=== Work instructions ===
Repeat the entries exactly, keeping every line as it is.

=== Materials provided ===
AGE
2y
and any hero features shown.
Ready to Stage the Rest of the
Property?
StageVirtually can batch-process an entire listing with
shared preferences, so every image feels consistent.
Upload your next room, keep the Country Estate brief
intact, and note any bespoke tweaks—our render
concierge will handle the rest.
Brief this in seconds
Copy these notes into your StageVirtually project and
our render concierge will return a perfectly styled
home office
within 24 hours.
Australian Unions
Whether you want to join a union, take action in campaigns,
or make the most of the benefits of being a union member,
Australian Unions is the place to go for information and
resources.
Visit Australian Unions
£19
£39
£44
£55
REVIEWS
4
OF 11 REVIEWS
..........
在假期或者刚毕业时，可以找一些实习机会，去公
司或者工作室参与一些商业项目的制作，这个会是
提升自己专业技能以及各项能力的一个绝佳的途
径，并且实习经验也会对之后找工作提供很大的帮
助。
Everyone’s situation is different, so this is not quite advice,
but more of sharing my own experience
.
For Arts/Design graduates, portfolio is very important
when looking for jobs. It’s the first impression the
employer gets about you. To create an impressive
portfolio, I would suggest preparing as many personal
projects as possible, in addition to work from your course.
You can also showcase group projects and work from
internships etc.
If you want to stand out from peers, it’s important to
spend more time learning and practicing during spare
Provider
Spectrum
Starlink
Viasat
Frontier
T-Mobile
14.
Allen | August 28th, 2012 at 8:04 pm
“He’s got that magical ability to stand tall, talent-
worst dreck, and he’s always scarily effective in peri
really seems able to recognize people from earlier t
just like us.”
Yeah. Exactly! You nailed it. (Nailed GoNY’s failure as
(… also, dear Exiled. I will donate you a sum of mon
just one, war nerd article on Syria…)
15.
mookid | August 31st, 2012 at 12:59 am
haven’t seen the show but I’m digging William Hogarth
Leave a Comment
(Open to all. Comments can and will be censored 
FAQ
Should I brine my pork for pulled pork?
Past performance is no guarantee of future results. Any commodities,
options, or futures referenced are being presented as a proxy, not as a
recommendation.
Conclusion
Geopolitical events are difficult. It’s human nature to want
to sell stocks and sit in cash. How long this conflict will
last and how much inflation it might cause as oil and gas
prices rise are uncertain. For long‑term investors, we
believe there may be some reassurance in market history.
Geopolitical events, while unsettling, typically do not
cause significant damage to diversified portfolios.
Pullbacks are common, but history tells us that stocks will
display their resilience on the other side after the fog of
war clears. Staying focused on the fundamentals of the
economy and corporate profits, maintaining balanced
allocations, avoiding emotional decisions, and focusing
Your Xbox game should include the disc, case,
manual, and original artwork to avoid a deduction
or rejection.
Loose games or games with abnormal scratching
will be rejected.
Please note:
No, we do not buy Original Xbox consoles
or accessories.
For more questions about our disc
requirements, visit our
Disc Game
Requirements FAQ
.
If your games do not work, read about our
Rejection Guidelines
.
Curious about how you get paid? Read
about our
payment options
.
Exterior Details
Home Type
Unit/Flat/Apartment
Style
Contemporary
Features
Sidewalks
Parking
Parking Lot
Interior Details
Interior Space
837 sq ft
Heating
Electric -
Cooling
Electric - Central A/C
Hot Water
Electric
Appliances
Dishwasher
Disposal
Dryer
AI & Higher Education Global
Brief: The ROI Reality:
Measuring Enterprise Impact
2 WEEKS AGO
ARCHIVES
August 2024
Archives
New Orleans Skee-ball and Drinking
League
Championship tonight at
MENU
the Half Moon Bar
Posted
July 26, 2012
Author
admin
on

=== Exercise response ===
AGE
2y
and any hero features shown.
Ready to Stage the Rest of the
Property?
StageVirtually can batch-process an entire listing with
shared preferences, so every image feels consistent.
Upload your next room, keep the Country Estate brief
intact, and note any bespoke tweaks—our render
concierge will handle the rest.
Brief this in seconds
Copy these notes into your StageVirtually project and
our render concierge will return a perfectly styled
home office
within 24 hours.
Australian Unions
Whether you want to join a union, take action in campaigns,
or make the most of the benefits of being a union member,
Australian Unions is the place to go for information and
resources.
Visit Australian Unions
£19
£39
£44
£55
REVIEWS
4
OF 11 REVIEWS
..........
在假期或者刚毕业时，可以找一些实习机会，去公
司或者工作室参与一些商业项目的制作，这个会是
提升自己专业技能以及各项能力的一个绝佳的途
径，并且实习经验也会对之后找工作提供很大的帮
助。
Everyone’s situation is different, so this is not quite advice,
but more of sharing my own experience
.
For Arts/Design graduates, portfolio is very important
when looking for jobs. It’s the first impression the
employer gets about you. To create an impressive
portfolio, I would suggest preparing as many personal
projects as possible, in addition to work from your course.
You can also showcase group projects and work from
internships etc.
If you want to stand out from peers, it’s important to
spend more time learning and practicing during spare
Provider
Spectrum
Starlink
Viasat
Frontier
T-Mobile
14.
Allen | August 28th, 2012 at 8:04 pm
“He’s got that magical ability to stand tall, talent-
worst dreck, and he’s always scarily effective in peri
really seems able to recognize people from earlier t
just like us.”
Yeah. Exactly! You nailed it. (Nailed GoNY’s failure as
(… also, dear Exiled. I will donate you a sum of mon
just one, war nerd article on Syria…)
15.
mookid | August 31st, 2012 at 12:59 am
haven’t seen the show but I’m digging William Hogarth
Leave a Comment
(Open to all. Comments can and will be censored 
FAQ
Should I brine my pork for pulled pork?
Past performance is no guarantee of future results. Any commodities,
options, or futures referenced are being presented as a proxy, not as a
recommendation.
Conclusion
Geopolitical events are difficult. It’s human nature to want
to sell stocks and sit in cash. How long this conflict will
last and how much inflation it might cause as oil and gas
prices rise are uncertain. For long‑term investors, we
believe there may be some reassurance in market history.
Geopolitical events, while unsettling, typically do not
cause significant damage to diversified portfolios.
Pullbacks are common, but history tells us that stocks will
display their resilience on the other side after the fog of
war clears. Staying focused on the fundamentals of the
economy and corporate profits, maintaining balanced
allocations, avoiding emotional decisions, and focusing
Your Xbox game should include the disc, case,
manual, and original artwork to avoid a deduction
or rejection.
Loose games or games with abnormal scratching
will be rejected.
Please note:
No, we do not buy Original Xbox consoles
or accessories.
For more questions about our disc
requirements, visit our
Disc Game
Requirements FAQ
.
If your games do not work, read about our
Rejection Guidelines
.
Curious about how you get paid? Read
about our
payment options
.
Exterior Details
Home Type
Unit/Flat/Apartment
Style
Contemporary
Features
Sidewalks
Parking
Parking Lot
Interior Details
Interior Space
837 sq ft
Heating
Electric -
Cooling
Electric - Central A/C
Hot Water
Electric
Appliances
Dishwasher
Disposal
Dryer
AI & Higher Education Global
Brief: The ROI Reality:
Measuring Enterprise Impact
2 WEEKS AGO
ARCHIVES
August 2024
Archives
New Orleans Skee-ball and Drinking
League
Championship tonight at
MENU
the Half Moon Bar
Posted
July 26, 2012
Author
admin
on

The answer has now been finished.